In Anthropology, I'll have to learn some anatomy. Evolution is the name of the game in that class. Our professor, on the first day, talked quite at length about why science and religion can co-exist and that evolution is a scientific theory with empirical evidence to back it up, while creationism is a myth or belief system without empirical substantiation. I think it's ridiculous that a science professor should even have to justify her subject matter because a few zealots believe she is going to hell and dragging her students along with her.

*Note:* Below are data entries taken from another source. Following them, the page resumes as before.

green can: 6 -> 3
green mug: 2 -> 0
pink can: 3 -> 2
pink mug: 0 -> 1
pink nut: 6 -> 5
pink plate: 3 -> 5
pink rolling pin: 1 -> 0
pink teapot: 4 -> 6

Did I ever tell you about one of my 3 freshman year rommates at MSU who belonged to a religious group called Maranatha? At that time, I still strongly believed that Christianity was THE final word on how I should live my life. However, I understood it very differently than the way Jean and her friends did. Jean had a boyfiriend who she was engaged to. He determined what classes she could take, when to eat, what extracurricular activities she was allowed to participate in, and who she was allowed to be friends with (he hadn't yet figured out that my Christianity was not the same as his).
I once asked her why she allowed him to dictate her life to her. She replied that the bible said that women are to be completely obedient to men. I asked where. She said that in Genesis, God created man first, then woman in order for her to serve him. She said that she knew this was a true story because our bodies still bear the proof of it, after all "men have one less rib than women." My mouth dropped open, my eyes popped out and I stammered, "if you really believe that, you need to take an anatomy class." She was surprised and unconvinced that men were not short one rib.
Less than a week later, her fiance directed her to move out of our room and never have contact with me again. She complied with his God-given directives to her. I still feel sorry for her.
Anyway, as I sat in my first two evolution of bones class, I thought of Jean and I wondered, twenty two years later, if she still believes that men have one less rib than women. I wonder if she and Sarah Palin took the same Natural Science class. It must have been called Palintology: A Dogmatic Justification for Chosen Ignorance Through Complete Denial of the World as God Evolved It. (Or, Palintology: The Study of When Man and Dinosaurs Walked the Earth Together and Women Followed After.)